▶ [EXTRACT PROVIDED]

——

# Assignment 5

Build CNN model for sentiment analysis (binary classification) of IMDB Reviews (https://www.kaggle.com/utathya/imdb-review-dataset).
You can use data with label="unsup" for pretraining of embeddings. Here you are forbidden to use test dataset for pretraining of embeddings.  
Your quality metric is accuracy score on test dataset. Look at "type" column for  train/test split.  
You can use pretrained embeddings from external sources.  
You have to provide data for trials with different hyperparameter values.  

You have to beat following baselines:  
[3 points] acc = 0.75  
[5 points] acc = 0.8  
[8 points] acc = 0.9  

[2 points] for using unsupervised data  

In [16]:
import pandas as pd
df = pd.read_csv('imdb_master.csv', sep=',', engine='python')

——

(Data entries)
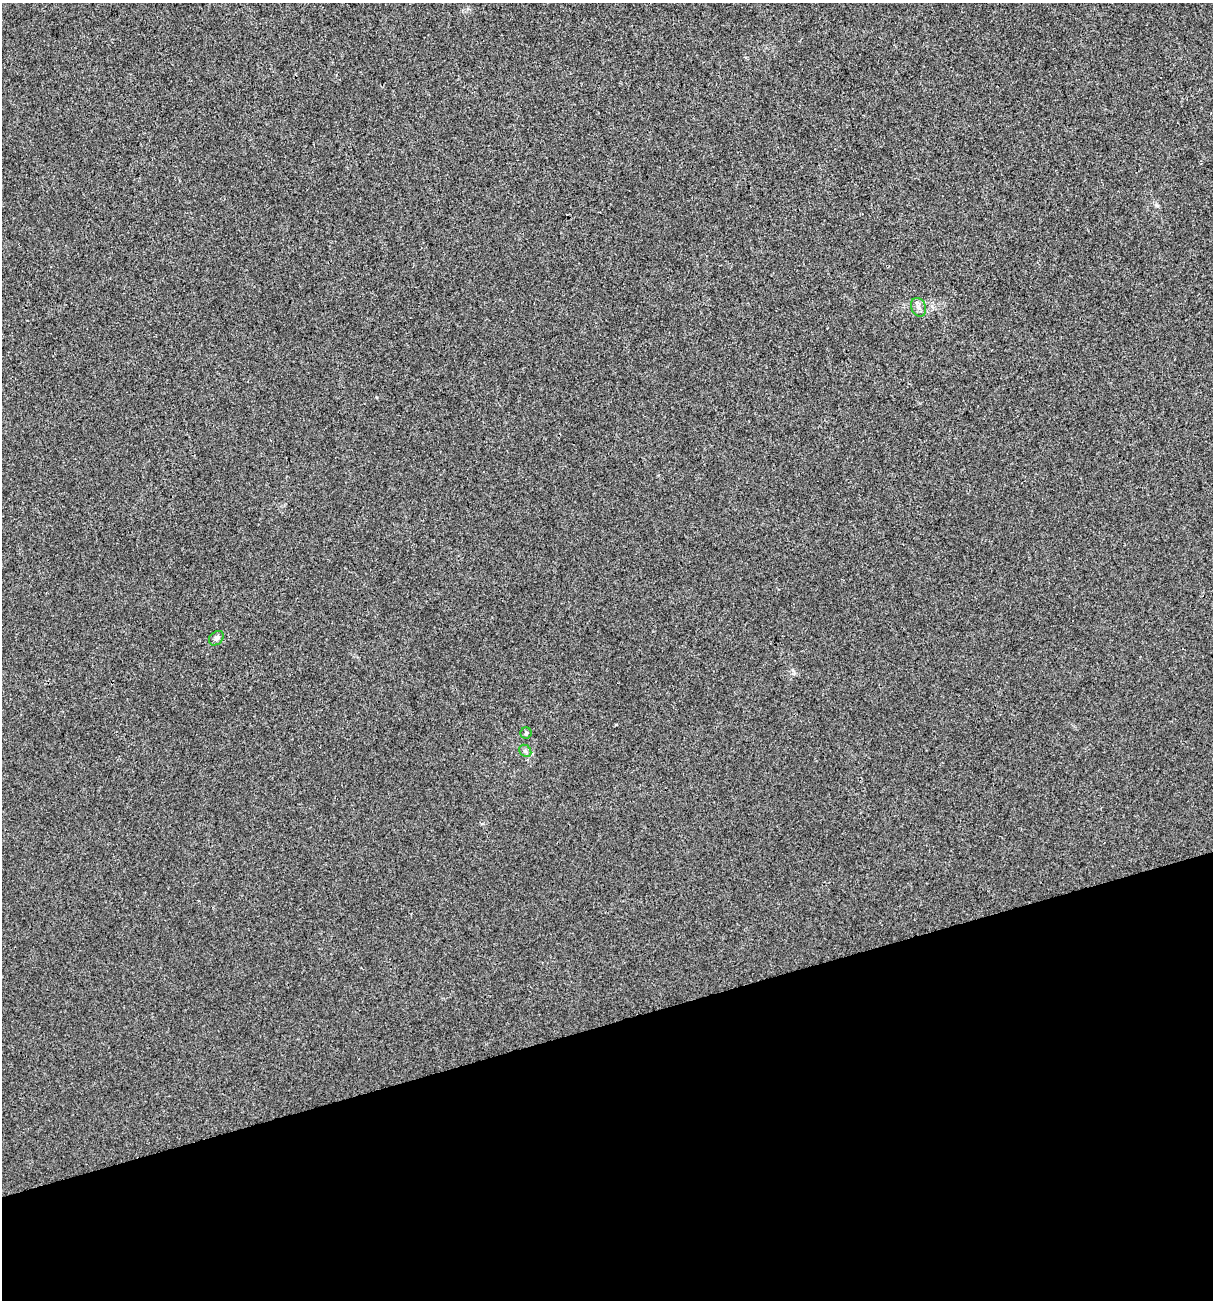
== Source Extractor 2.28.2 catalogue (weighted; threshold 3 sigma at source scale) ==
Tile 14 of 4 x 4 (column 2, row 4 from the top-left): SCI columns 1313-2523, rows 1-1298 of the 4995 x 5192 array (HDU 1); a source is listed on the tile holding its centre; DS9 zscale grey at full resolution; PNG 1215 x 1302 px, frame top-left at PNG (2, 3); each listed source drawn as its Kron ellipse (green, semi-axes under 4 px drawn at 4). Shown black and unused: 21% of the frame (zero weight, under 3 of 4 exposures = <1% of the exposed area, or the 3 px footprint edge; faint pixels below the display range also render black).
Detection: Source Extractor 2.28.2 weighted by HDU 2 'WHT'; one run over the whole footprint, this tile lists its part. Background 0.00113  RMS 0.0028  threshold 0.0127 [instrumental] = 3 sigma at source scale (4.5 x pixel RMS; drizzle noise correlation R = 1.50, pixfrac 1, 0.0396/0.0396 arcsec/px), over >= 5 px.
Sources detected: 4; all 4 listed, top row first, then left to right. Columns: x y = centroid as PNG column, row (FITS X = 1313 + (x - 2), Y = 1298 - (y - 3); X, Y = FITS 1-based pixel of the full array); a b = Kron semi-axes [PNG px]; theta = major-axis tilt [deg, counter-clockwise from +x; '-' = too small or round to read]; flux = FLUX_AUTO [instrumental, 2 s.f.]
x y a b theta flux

——

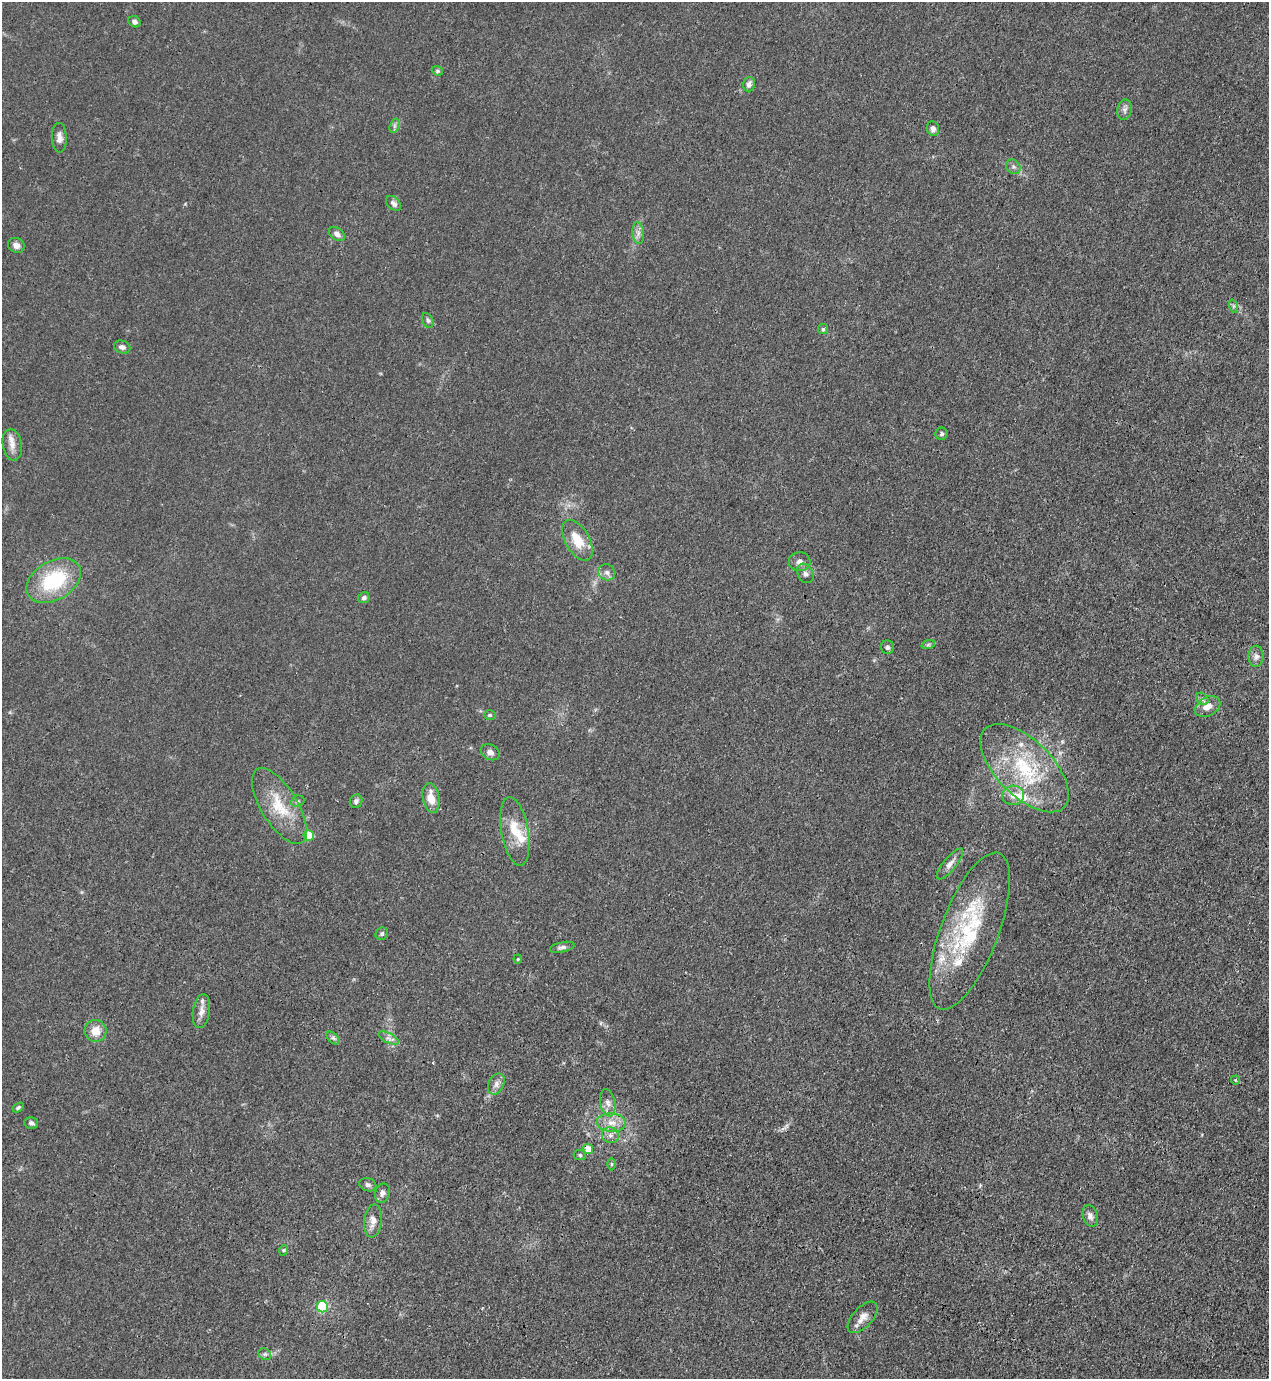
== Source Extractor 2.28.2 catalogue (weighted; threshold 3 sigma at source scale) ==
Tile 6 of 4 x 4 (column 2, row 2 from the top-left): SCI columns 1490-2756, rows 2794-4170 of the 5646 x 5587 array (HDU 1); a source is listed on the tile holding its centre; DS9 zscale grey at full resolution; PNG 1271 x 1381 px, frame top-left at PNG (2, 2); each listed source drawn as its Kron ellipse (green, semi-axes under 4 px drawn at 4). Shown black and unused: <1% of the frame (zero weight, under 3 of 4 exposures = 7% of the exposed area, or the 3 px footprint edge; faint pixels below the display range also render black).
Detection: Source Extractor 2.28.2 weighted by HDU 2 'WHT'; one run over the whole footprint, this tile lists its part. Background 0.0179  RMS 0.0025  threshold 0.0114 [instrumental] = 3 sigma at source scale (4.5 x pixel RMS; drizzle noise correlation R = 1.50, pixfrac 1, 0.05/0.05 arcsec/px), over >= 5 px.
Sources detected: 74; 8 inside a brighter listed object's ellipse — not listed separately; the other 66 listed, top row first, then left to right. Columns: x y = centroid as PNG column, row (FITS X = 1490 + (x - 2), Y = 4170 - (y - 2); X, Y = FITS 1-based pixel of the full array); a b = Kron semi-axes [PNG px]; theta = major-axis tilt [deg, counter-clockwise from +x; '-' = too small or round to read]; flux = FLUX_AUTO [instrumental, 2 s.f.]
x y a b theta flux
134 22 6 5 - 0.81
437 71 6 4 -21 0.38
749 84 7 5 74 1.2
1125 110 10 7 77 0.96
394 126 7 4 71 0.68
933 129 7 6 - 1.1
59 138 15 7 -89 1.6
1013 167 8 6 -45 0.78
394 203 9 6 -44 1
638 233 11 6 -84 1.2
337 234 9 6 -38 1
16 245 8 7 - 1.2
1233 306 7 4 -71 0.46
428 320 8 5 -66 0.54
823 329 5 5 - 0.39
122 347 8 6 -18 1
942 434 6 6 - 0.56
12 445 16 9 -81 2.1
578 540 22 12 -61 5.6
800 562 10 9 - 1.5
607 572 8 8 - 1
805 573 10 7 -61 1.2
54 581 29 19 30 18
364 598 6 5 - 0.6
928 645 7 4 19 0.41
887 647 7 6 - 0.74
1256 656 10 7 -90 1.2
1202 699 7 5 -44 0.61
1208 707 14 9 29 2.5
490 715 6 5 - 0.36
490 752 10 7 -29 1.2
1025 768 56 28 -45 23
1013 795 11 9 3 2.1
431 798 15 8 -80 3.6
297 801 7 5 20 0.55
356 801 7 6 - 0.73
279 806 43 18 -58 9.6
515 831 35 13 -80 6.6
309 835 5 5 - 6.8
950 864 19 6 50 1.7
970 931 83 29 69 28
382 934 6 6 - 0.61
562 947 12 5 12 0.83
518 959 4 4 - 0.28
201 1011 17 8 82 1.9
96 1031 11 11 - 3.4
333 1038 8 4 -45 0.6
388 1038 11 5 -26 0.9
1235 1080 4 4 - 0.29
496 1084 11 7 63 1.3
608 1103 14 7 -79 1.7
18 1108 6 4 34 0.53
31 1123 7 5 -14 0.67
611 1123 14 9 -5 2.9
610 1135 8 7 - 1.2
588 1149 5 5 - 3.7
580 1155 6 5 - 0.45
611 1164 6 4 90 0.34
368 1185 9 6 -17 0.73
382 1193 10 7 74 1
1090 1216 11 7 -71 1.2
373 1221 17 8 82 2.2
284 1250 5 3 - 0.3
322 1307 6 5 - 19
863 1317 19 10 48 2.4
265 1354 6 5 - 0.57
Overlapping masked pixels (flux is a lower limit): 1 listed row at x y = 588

——

▶ [WHAT TO WORK ON]
A - In the assignment, which accuracy baseline earns 8 points?
B - List every line of the listing that contains the string "display".

▶ [ANSWERS FOR THIS EXERCISE]
A - An accuracy of 0.9 earns 8 points.

B -
Tile 14 of 4 x 4 (column 2, row 4 from the top-left): SCI columns 1313-2523, rows 1-1298 of the 4995 x 5192 array (HDU 1); a source is listed on the tile holding its centre; DS9 zscale grey at full resolution; PNG 1215 x 1302 px, frame top-left at PNG (2, 3); each listed source drawn as its Kron ellipse (green, semi-axes under 4 px drawn at 4). Shown black and unused: 21% of the frame (zero weight, under 3 of 4 exposures = <1% of the exposed area, or the 3 px footprint edge; faint pixels below the display range also render black).
Tile 6 of 4 x 4 (column 2, row 2 from the top-left): SCI columns 1490-2756, rows 2794-4170 of the 5646 x 5587 array (HDU 1); a source is listed on the tile holding its centre; DS9 zscale grey at full resolution; PNG 1271 x 1381 px, frame top-left at PNG (2, 2); each listed source drawn as its Kron ellipse (green, semi-axes under 4 px drawn at 4). Shown black and unused: <1% of the frame (zero weight, under 3 of 4 exposures = 7% of the exposed area, or the 3 px footprint edge; faint pixels below the display range also render black).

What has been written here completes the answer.